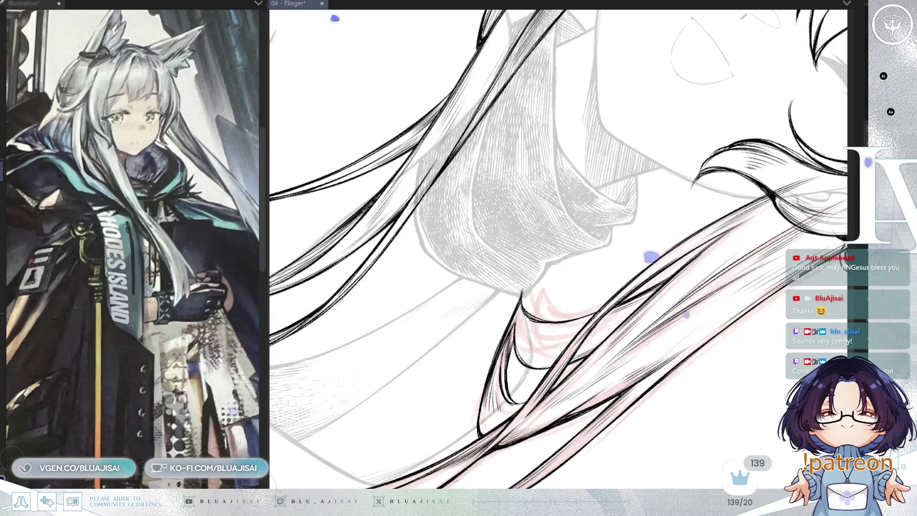
key(minus)
key(minus)
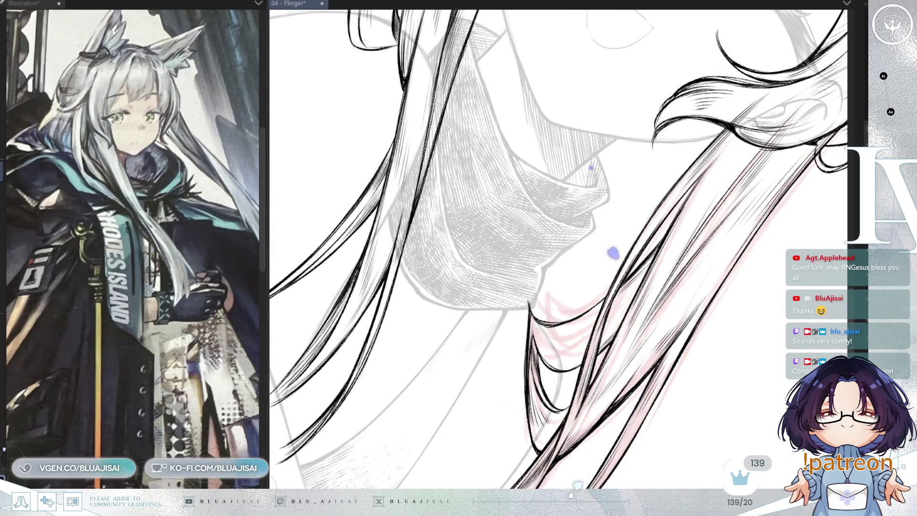
key(minus)
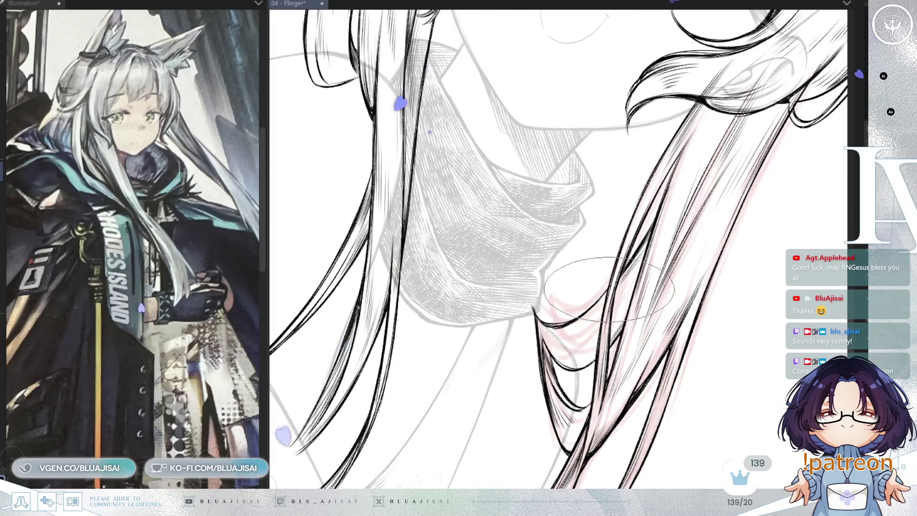
key(asciicircum)
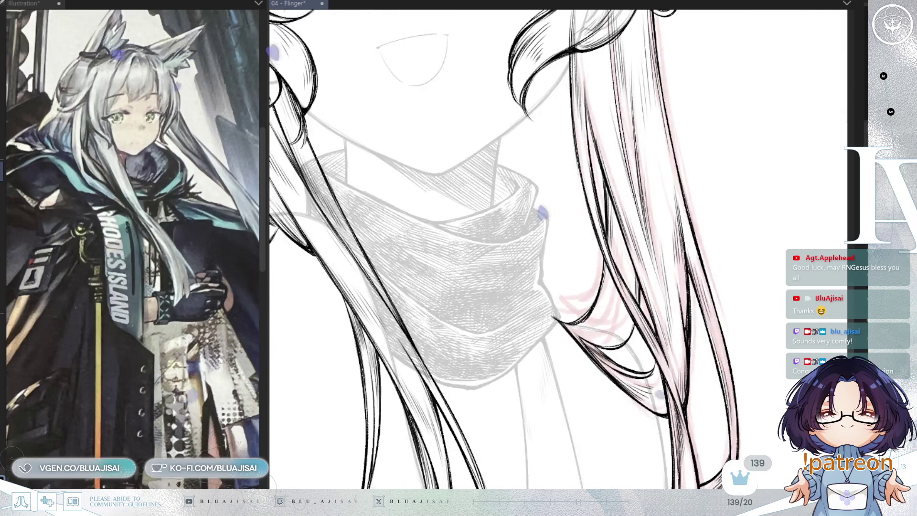
- Mirror the canvas, shrink the brush, and refine the left hair strands beside the scarf
key(h)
# # # # #
■ Goal of the exercise ■
In the copy, omit the pictures and give every line of the data exactly.

■ Reply to the exercise ■
key(minus)
key(minus)
key(minus)
key(asciicircum)
- Mirror the canvas, shrink the brush, and refine the left hair strands beside the scarf
key(h)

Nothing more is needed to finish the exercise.